1. Always wear your helmet. Helmets are hot and definitely not chic, but if you come off your bike you'll be very thankful that you were wearing one. Helmets also prevent unwanted incidents with local law enforcement officers who will fine you if they catch you not wearing one. Once an officer has you pulled over he will most likely want to see a Thai driver's license. You will be fined for not having one.

2. Drive slowly, with the other slow motorbikes on the road, until you feel really comfortable with your bike and are confident you will not come off it if someone bumps you, or you hit a hole in the road.

3. Watch other motorbikes and cars very carefully. Drivers in Thailand, like the rest of the world, are frequently distracted and not paying attention to you.

4. Expect the unexpected. Don't assume that a driver will react the way drivers from your home town will drive. You should always expect the other driver to do something unexpected and risk putting you in harm's way.

5. Be careful of dogs. If you hit a dog, most likely you will fall. Dogs never react the way you think they will.

6. Yield. Even if you think you are in the right, always yield to fast moving vehicles, especially trucks.

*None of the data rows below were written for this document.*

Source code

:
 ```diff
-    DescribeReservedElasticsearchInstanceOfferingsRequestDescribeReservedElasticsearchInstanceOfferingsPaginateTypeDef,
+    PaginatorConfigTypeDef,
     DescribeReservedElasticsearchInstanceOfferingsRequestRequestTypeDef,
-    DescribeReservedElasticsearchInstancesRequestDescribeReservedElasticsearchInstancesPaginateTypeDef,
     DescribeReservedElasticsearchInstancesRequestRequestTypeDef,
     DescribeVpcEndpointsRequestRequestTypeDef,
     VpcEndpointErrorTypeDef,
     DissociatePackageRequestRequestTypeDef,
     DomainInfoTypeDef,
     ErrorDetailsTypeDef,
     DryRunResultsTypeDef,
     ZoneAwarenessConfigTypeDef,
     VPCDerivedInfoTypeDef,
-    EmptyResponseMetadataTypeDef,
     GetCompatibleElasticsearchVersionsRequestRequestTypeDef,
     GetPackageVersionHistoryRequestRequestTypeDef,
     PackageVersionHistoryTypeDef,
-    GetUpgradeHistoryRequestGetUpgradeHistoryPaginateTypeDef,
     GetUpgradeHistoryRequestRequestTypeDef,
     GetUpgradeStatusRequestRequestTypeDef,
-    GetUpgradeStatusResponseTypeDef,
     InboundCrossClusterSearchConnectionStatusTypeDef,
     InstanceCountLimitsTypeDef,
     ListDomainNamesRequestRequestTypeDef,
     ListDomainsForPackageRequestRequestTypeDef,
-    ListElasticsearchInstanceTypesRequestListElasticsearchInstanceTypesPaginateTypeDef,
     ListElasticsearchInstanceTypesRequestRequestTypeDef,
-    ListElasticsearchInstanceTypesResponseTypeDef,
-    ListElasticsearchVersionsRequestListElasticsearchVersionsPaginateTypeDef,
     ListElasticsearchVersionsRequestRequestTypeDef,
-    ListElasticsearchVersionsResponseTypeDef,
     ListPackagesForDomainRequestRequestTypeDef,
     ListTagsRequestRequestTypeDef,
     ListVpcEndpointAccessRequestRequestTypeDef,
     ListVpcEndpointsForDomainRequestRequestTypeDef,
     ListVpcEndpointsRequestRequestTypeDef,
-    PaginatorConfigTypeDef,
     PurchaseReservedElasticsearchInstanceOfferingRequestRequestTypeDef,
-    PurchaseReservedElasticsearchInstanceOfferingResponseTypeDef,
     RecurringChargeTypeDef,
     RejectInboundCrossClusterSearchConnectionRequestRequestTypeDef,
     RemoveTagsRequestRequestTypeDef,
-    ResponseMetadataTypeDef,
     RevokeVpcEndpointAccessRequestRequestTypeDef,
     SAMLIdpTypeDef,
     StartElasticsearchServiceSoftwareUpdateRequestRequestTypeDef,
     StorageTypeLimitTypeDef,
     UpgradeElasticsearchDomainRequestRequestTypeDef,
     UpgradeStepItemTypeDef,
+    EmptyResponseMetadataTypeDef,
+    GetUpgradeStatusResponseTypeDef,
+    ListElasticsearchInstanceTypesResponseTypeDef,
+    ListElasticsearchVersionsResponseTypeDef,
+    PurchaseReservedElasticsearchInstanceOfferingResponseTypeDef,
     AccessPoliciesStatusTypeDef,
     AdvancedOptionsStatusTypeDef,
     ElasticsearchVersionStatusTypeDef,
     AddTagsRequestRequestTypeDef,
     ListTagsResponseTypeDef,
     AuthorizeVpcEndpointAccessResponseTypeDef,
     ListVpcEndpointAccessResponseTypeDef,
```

7. Be careful of hot exhaust pipes. Parking motorbikes side by side is a common practice. If you park next to another bike be careful when dismounting. If you touch a hot exhaust pipe with your exposed leg you'll get branded. If you look at peoples outside calf as you are walking about you will notice many fresh burns and old scars from people coming in contact with a hot exhaust pipe. Your motorbike's exhaust pipe will probably be hotter than the one next to you.

Following these tips and using your common sense can save you from an expensive trip to the hospital or worse. However, everyone I know drives a motorbike and likes it. Even people who've been in altercations get back on and ride again. Don't let fear stop you from seeing the great sights and bartering for great bargains in Amazing Thailand.